228. 操作された細胞を作製する方法であって、複数の細胞を、導入遺伝子をコードし、キャプシドタンパク質のＶＰ１領域の第１の突然変異およびＶＰ２領域の第２の突然変異を含む有効量のアデノ随伴ウイルス（ＡＡＶ）粒子と接触させ、それにより複数の操作された細胞を生成するステップを含み、前記複数の細胞における前記導入遺伝子の発現は、野生型ＡＡＶ粒子、または前記キャプシドタンパク質のＶＰ領域に単一の突然変異を含むＡＡＶ粒子と接触した細胞と比較して増加し、前記野生型ＡＡＶ粒子、または前記キャプシドタンパク質のＶＰ領域に単一の突然変異を含むＡＡＶ粒子はまた前記導入遺伝子をコードする方法。
229. 前記第２の突然変異がＶＰ２領域にある場合、前記第２の突然変異が、ＨからＮ、ＤからＮ、ＤからＮ、ＶからＬ、およびＶからＩからなる群から選択される少なくとも１つの突然変異を含む、請求項１１０〜１４９のいずれか一項に記載の方法。
230. 前記キャプシドヌクレオチド配列がＶＰ１ヌクレオチド配列である、請求項２０２〜２０７のいずれか一項に記載の単離および精製されたアデノ随伴ウイルス（ＡＡＶ）キャプシドヌクレオチド配列。
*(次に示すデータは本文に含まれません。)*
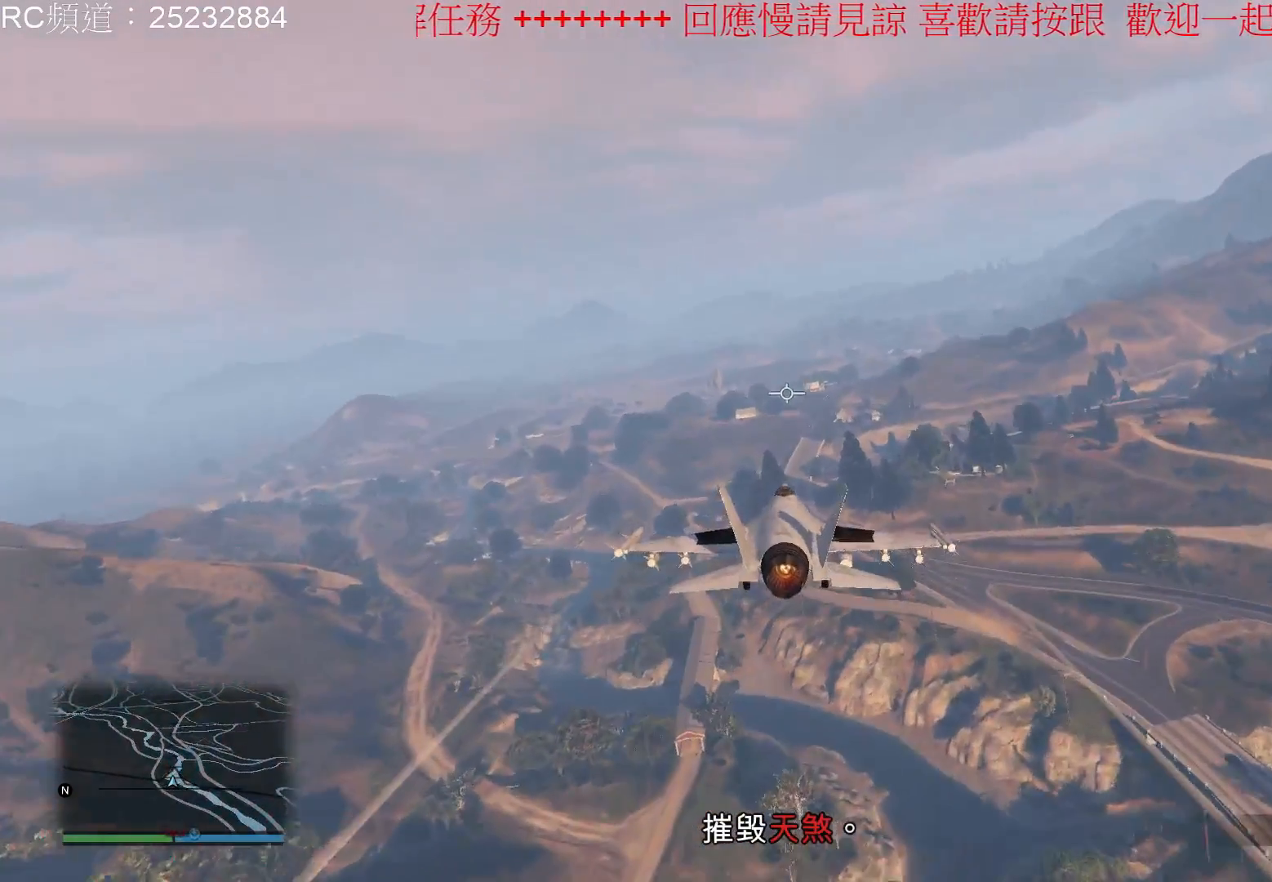
{"buttons": ["L2"], "left_stick": "center", "right_stick": "center", "events": []}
231. 前記ＡＡＶがＡＡＶ６である、請求項２３０に記載の単離および精製されたアデノ随伴ウイルス（ＡＡＶ）キャプシドヌクレオチド配列。
232. 前記核酸がＡＡＶ６ ＶＰ１ポリペプチド（polupeptide）をコードする、請求項４４〜４７のいずれか一項に記載の核酸。